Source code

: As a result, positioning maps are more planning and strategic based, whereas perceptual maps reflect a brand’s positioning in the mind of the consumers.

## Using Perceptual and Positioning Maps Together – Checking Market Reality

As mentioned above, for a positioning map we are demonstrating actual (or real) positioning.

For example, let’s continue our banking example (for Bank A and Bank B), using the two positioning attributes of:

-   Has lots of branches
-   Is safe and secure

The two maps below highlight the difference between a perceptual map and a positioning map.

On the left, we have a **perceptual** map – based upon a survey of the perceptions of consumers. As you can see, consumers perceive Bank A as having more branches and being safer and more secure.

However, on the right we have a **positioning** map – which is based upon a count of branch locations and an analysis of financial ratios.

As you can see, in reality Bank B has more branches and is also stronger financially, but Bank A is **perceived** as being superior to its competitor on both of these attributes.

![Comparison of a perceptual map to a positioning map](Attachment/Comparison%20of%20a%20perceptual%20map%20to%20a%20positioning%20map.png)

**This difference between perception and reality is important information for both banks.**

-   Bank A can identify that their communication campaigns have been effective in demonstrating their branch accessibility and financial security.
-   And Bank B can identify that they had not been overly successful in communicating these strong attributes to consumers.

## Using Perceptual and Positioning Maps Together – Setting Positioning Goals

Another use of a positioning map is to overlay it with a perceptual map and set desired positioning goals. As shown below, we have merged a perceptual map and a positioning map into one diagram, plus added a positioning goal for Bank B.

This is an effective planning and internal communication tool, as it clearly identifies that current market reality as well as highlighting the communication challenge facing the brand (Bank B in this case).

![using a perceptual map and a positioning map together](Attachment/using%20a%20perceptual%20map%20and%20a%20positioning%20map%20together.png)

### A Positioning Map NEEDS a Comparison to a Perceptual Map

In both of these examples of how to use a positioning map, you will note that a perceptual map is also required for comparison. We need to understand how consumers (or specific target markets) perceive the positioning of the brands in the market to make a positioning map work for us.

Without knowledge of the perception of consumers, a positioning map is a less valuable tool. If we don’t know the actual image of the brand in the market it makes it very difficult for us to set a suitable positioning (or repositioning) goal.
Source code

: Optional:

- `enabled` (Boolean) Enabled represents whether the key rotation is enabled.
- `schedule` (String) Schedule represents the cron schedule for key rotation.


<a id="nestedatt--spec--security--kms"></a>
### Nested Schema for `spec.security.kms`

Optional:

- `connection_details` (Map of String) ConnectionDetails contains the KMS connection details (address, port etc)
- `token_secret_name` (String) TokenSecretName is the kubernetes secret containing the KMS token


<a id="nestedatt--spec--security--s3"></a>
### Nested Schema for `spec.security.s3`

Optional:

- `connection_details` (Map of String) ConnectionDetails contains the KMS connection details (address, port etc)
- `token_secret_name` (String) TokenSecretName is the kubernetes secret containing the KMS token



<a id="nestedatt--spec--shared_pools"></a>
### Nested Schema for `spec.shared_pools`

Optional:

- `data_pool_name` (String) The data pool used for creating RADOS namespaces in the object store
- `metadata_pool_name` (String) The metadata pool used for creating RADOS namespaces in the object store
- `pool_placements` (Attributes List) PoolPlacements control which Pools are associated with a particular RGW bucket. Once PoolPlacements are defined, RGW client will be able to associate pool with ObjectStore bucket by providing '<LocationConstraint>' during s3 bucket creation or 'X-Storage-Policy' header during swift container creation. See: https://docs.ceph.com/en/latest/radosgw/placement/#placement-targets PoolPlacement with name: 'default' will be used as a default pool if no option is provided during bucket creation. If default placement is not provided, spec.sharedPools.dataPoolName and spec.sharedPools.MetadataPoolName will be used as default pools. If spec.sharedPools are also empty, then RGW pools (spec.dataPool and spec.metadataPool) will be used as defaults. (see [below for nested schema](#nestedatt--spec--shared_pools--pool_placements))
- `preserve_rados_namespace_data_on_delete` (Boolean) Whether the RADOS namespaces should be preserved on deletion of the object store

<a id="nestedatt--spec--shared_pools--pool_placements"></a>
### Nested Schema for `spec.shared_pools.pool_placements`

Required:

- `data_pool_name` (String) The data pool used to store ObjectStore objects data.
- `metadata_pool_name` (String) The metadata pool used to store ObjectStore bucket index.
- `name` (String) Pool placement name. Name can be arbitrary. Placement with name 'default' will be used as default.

* * *

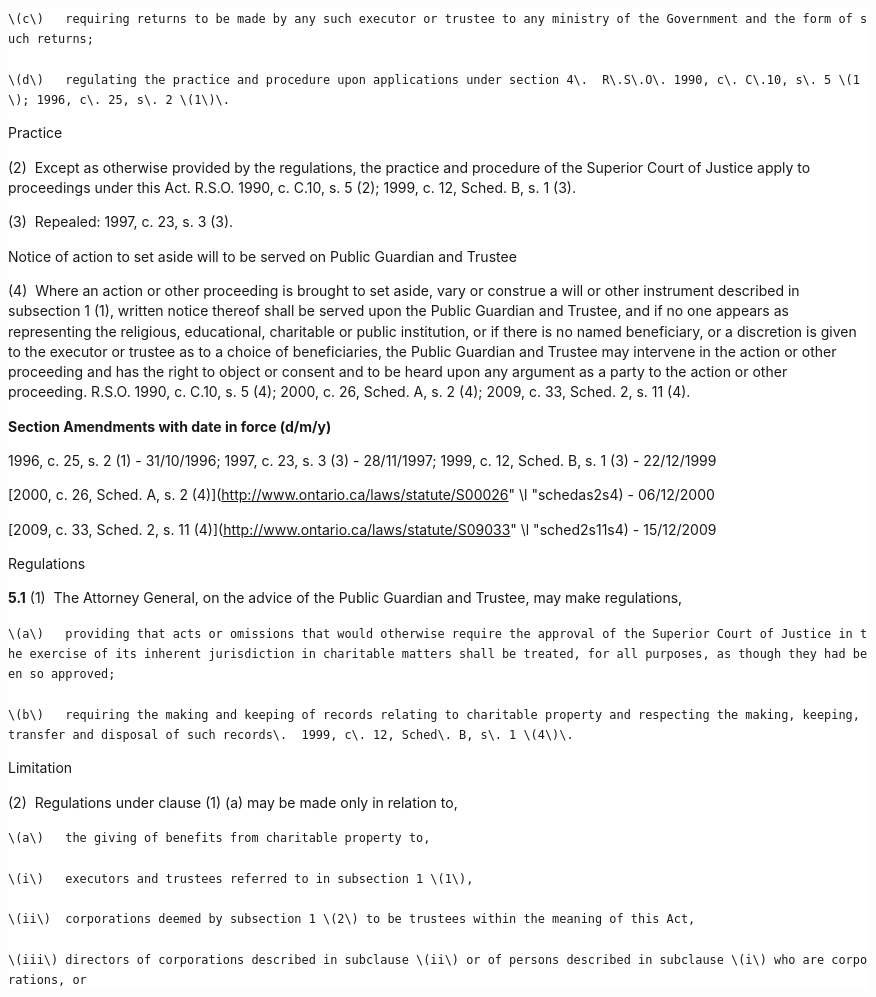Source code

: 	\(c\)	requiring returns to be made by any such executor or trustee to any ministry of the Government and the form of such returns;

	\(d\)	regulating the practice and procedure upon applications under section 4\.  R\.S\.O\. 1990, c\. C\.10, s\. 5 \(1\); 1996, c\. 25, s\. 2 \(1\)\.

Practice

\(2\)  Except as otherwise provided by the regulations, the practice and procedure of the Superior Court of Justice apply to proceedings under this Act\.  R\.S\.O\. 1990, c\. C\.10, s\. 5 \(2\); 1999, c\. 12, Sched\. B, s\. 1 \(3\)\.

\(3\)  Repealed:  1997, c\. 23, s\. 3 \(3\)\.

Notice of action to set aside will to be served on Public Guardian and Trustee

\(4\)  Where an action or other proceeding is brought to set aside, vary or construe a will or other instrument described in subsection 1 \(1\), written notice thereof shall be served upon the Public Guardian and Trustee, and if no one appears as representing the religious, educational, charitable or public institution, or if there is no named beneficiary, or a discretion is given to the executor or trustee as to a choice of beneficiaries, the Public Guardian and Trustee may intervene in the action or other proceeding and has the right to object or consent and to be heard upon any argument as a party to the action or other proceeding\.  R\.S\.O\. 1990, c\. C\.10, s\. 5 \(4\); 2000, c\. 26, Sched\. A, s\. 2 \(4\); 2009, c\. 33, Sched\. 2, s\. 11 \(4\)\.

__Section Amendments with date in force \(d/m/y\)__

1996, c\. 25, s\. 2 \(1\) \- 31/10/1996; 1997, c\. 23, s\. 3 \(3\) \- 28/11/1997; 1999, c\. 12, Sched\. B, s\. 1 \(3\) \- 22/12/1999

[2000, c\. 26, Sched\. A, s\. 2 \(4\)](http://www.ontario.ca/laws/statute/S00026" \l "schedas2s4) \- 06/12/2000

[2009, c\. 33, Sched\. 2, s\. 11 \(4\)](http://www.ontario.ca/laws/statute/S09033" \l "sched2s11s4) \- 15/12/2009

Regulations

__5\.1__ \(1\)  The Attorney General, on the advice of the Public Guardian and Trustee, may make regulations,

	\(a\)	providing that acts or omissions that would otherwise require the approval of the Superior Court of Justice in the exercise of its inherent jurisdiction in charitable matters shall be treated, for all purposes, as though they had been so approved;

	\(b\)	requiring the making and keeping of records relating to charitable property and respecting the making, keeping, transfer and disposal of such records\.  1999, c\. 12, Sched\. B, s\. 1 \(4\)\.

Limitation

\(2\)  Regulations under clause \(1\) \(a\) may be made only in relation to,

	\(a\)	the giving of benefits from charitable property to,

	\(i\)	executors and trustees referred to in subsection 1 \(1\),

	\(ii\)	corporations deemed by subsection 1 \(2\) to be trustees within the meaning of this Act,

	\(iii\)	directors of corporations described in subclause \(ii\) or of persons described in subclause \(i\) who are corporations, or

* * *

Instruções: Transcreva sem alterações as linhas que vão da que contém "c\. 12, Sched\. B, s\. 1 \(3\)\." até a que contém "Notice of action", incluindo ambas.

Resposta:
\(2\)  Except as otherwise provided by the regulations, the practice and procedure of the Superior Court of Justice apply to proceedings under this Act\.  R\.S\.O\. 1990, c\. C\.10, s\. 5 \(2\); 1999, c\. 12, Sched\. B, s\. 1 \(3\)\.

\(3\)  Repealed:  1997, c\. 23, s\. 3 \(3\)\.

Notice of action to set aside will to be served on Public Guardian and Trustee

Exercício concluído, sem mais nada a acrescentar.